In this, we have no greater model than Michelangelo, a man of sacrificial passion, that is, a man whose freedom made him, despite his undeniable brokenness, whole. Whole.

The David, the captive slaves, the Sistine Ceiling and Altar Wall Fresco of the Last Judgement…these are masterpieces that may endure a thousand years. But the spirit of reason and passion once embodied in the artist shall last a lot longer than that. His loves, his losses, his torment and his creative tension are gone from the earth right now, but his spirit lives on whenever a religious liberal reasons from the perspective of the edge, not the center. And his spirit lives on whenever a religious liberal freely dares to move toward love even if they are imperfect and not finished yet.

Michelangelo is a dear teacher in my own personal pantheon of great men and women. But, as a religious liberal, I do not worship any human being as final or ultimate. I worship the reason and passion which can pave a path on which any man and any women might walk their pilgrimage toward greater love and learning.

Blest is that path. Blest our liberal religious tradition, and blest is Love, that Love which Michelangelo has taught me, like so many others, to worship as the Most High, the Most Deep, my daily means and my final end.

Offeratory [Next][back to top]

For the sake of a community that proclaims its responsibility in the real world of budgets, and commitments, as well as in the world of the spirit and of love, we both give and receive the offering.

Prayer [back to top]

Love, like unexpected fountains of flowers in the winter you fill my heart with beauties for which nothing has prepared me.

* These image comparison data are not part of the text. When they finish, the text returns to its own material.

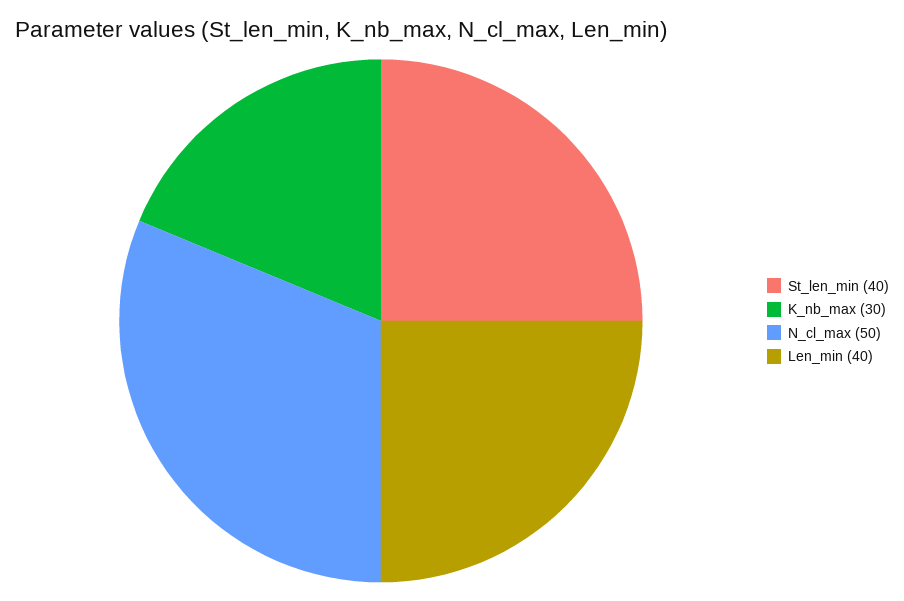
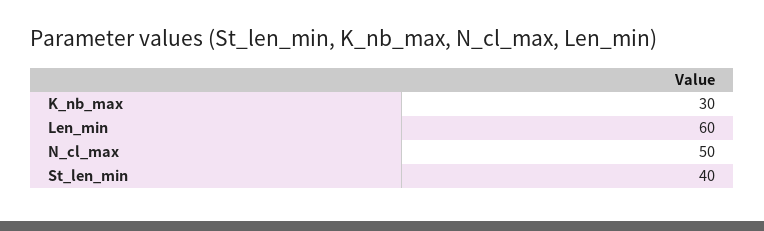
  {
    "St_len_min": 40,
    "K_nb_max": 30,
    "N_cl_max": 50,
-   "Len_min": 40
+   "Len_min": 60
  }

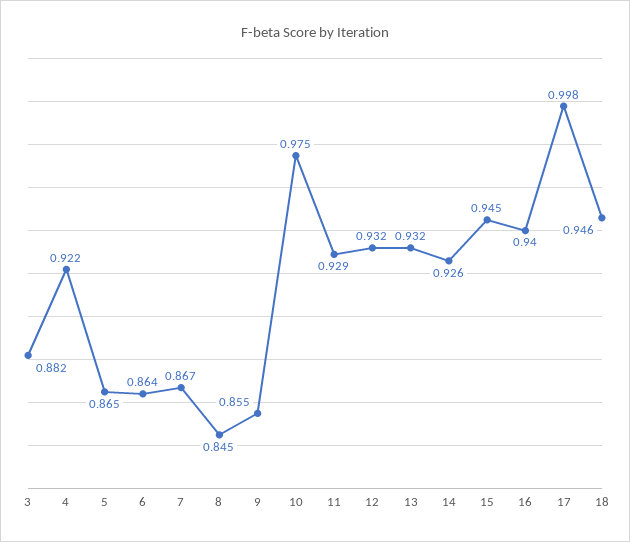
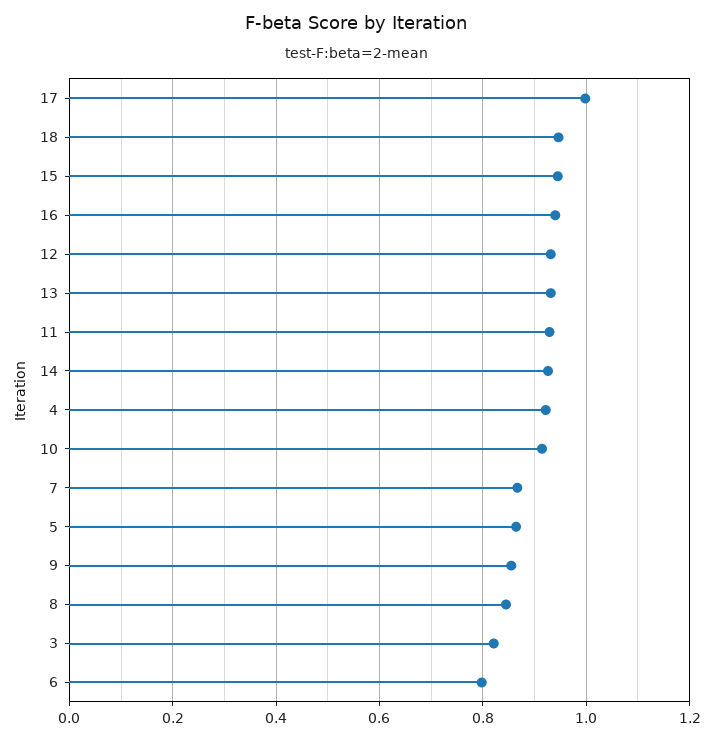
  {
-   "3": 0.882,
+   "3": 0.82,
    "4": 0.922,
    "5": 0.865,
-   "6": 0.864,
+   "6": 0.8,
    "7": 0.867,
    "8": 0.845,
    "9": 0.855,
-   "10": 0.975,
+   "10": 0.92,
    "11": 0.929,
    "12": 0.932,
    "13": 0.932,
    "14": 0.926,
    "15": 0.945,
    "16": 0.94,
    "17": 0.998,
    "18": 0.946
  }

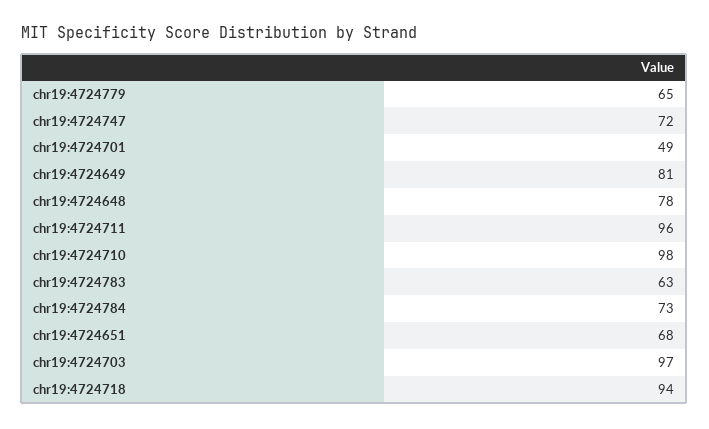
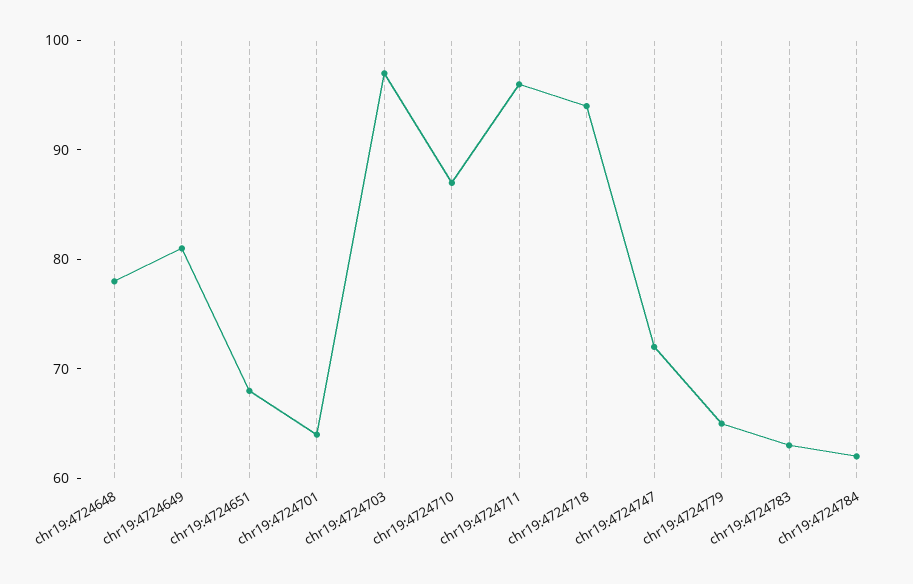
  {
    "chr19:4724779": 65,
    "chr19:4724747": 72,
-   "chr19:4724701": 49,
+   "chr19:4724701": 64,
    "chr19:4724649": 81,
    "chr19:4724648": 78,
    "chr19:4724711": 96,
-   "chr19:4724710": 98,
+   "chr19:4724710": 87,
    "chr19:4724783": 63,
-   "chr19:4724784": 73,
+   "chr19:4724784": 62,
    "chr19:4724651": 68,
    "chr19:4724703": 97,
    "chr19:4724718": 94
  }

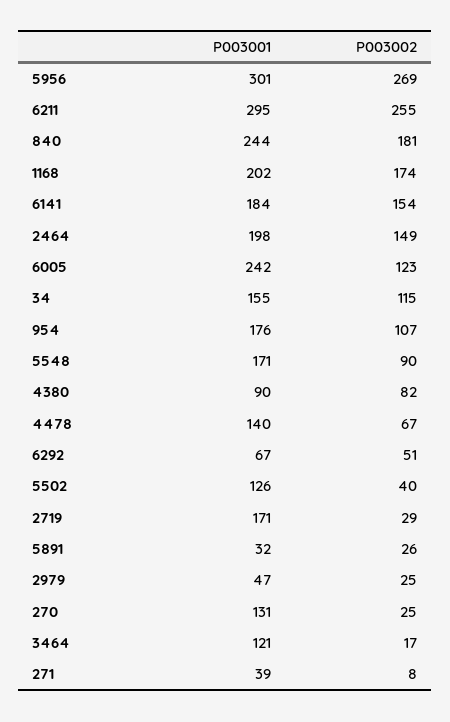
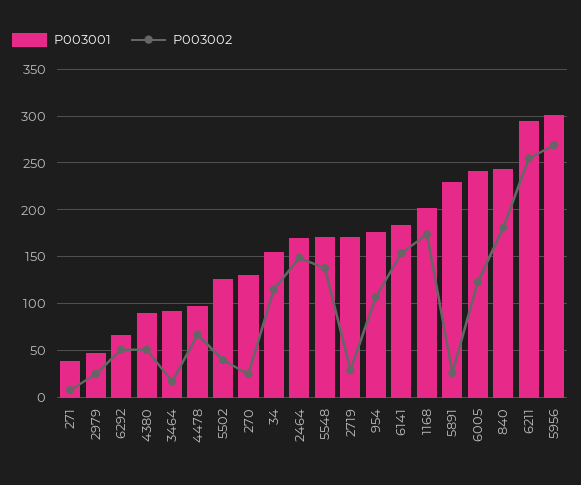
  {
    "P003001": {
      "5956": 301,
      "6211": 295,
      "840": 244,
      "1168": 202,
      "6141": 184,
-     "2464": 198,
+     "2464": 170,
      "6005": 242,
      "34": 155,
      "954": 176,
      "5548": 171,
      "4380": 90,
-     "4478": 140,
+     "4478": 100,
      "6292": 67,
      "5502": 126,
      "2719": 171,
-     "5891": 32,
+     "5891": 230,
      "2979": 47,
      "270": 131,
-     "3464": 121,
+     "3464": 90,
      "271": 39
    },
    "P003002": {
      "5956": 269,
      "6211": 255,
      "840": 181,
      "1168": 174,
      "6141": 154,
      "2464": 149,
      "6005": 123,
      "34": 115,
      "954": 107,
-     "5548": 90,
+     "5548": 140,
-     "4380": 82,
+     "4380": 50,
      "4478": 67,
      "6292": 51,
      "5502": 40,
      "2719": 29,
      "5891": 26,
      "2979": 25,
      "270": 25,
      "3464": 17,
      "271": 8
    }
  }

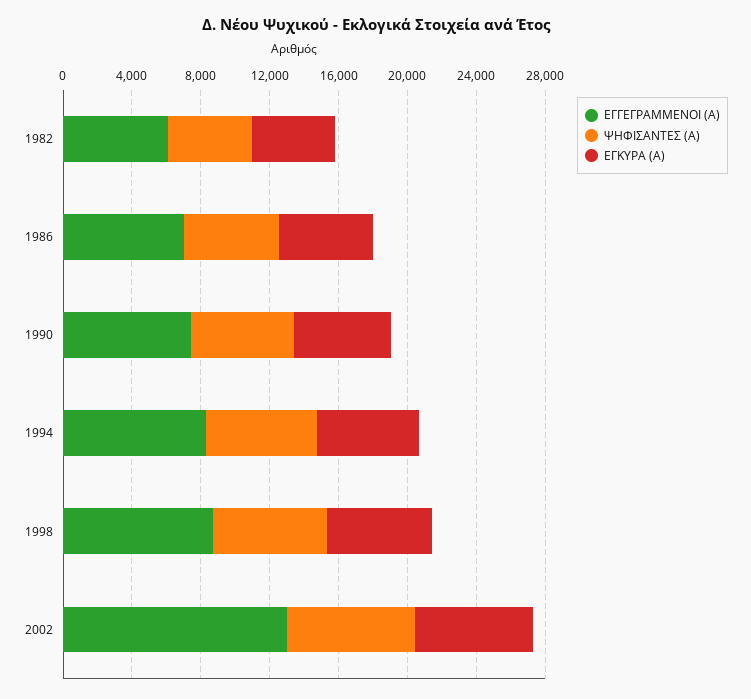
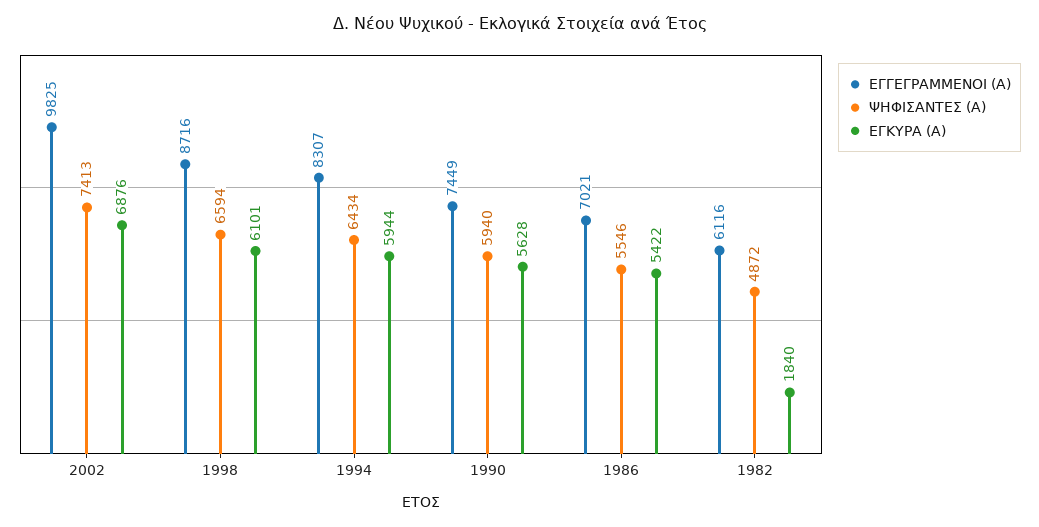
  {
    "ΕΓΓΕΓΡΑΜΜΕΝΟΙ (Α)": {
      "1982": 6116,
      "1986": 7021,
      "1990": 7449,
      "1994": 8307,
      "1998": 8716,
-     "2002": 13000
+     "2002": 9825
    },
    "ΨΗΦΙΣΑΝΤΕΣ (Α)": {
      "1982": 4872,
      "1986": 5546,
      "1990": 5940,
      "1994": 6434,
      "1998": 6594,
      "2002": 7413
    },
    "ΕΓΚΥΡΑ (Α)": {
-     "1982": 5000,
+     "1982": 1840,
      "1986": 5422,
      "1990": 5628,
      "1994": 5944,
      "1998": 6101,
      "2002": 6876
    }
  }

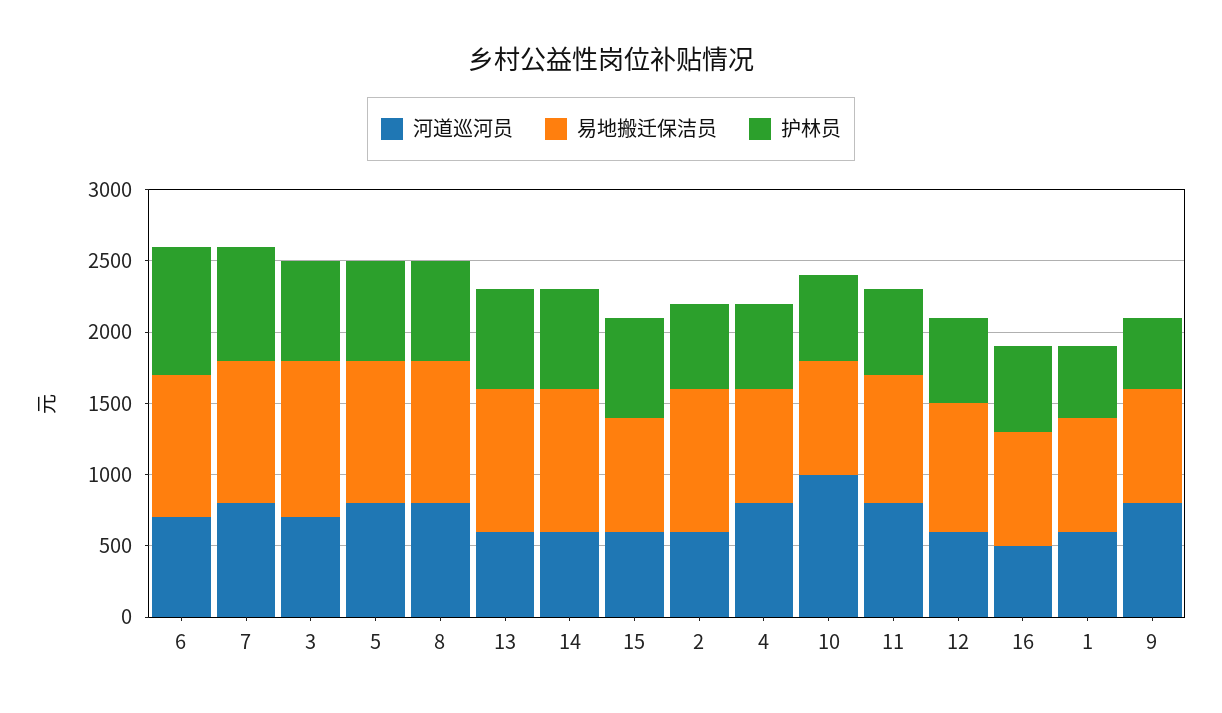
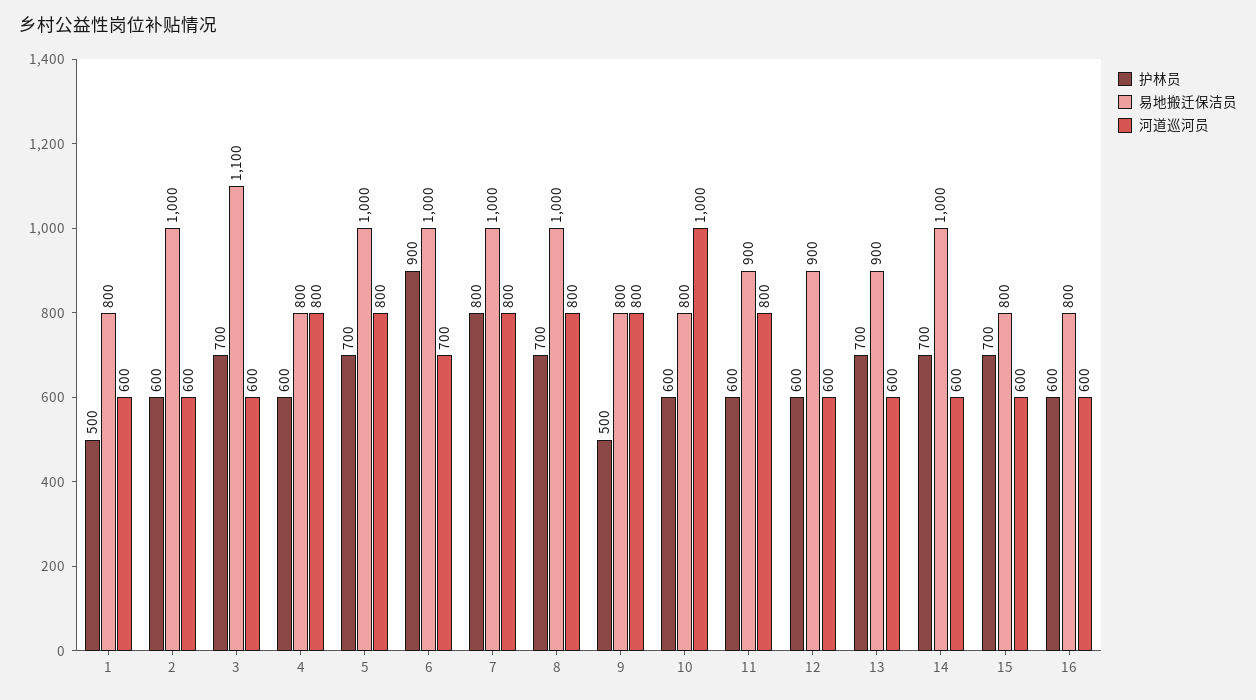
  {
    "河道巡河员": {
      "6": 700,
      "7": 800,
-     "3": 700,
+     "3": 600,
      "5": 800,
      "8": 800,
      "13": 600,
      "14": 600,
      "15": 600,
      "2": 600,
      "4": 800,
      "10": 1000,
      "11": 800,
      "12": 600,
-     "16": 500,
+     "16": 600,
      "1": 600,
      "9": 800
    },
    "易地搬迁保洁员": {
      "6": 1000,
      "7": 1000,
      "3": 1100,
      "5": 1000,
      "8": 1000,
-     "13": 1000,
+     "13": 900,
      "14": 1000,
      "15": 800,
      "2": 1000,
      "4": 800,
      "10": 800,
      "11": 900,
      "12": 900,
      "16": 800,
      "1": 800,
      "9": 800
    },
    "护林员": {
      "6": 900,
      "7": 800,
      "3": 700,
      "5": 700,
      "8": 700,
      "13": 700,
      "14": 700,
      "15": 700,
      "2": 600,
      "4": 600,
      "10": 600,
      "11": 600,
      "12": 600,
      "16": 600,
      "1": 500,
      "9": 500
    }
  }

Remind me that every day is just as unexpected as an iris in March. Impress upon me that my work in this life is to carve the stone of this very moment with the chisel of my love, my reason, my passion and my struggle, there to reveal the blossom that had been hidden inside all the while. Don't let me confuse peace with stillness, or love with sentiment. Give me the peace of heart that is unrest, a longing for deeper things. Dare to startle me with unrest, O Love. Dare to startle me. Amen.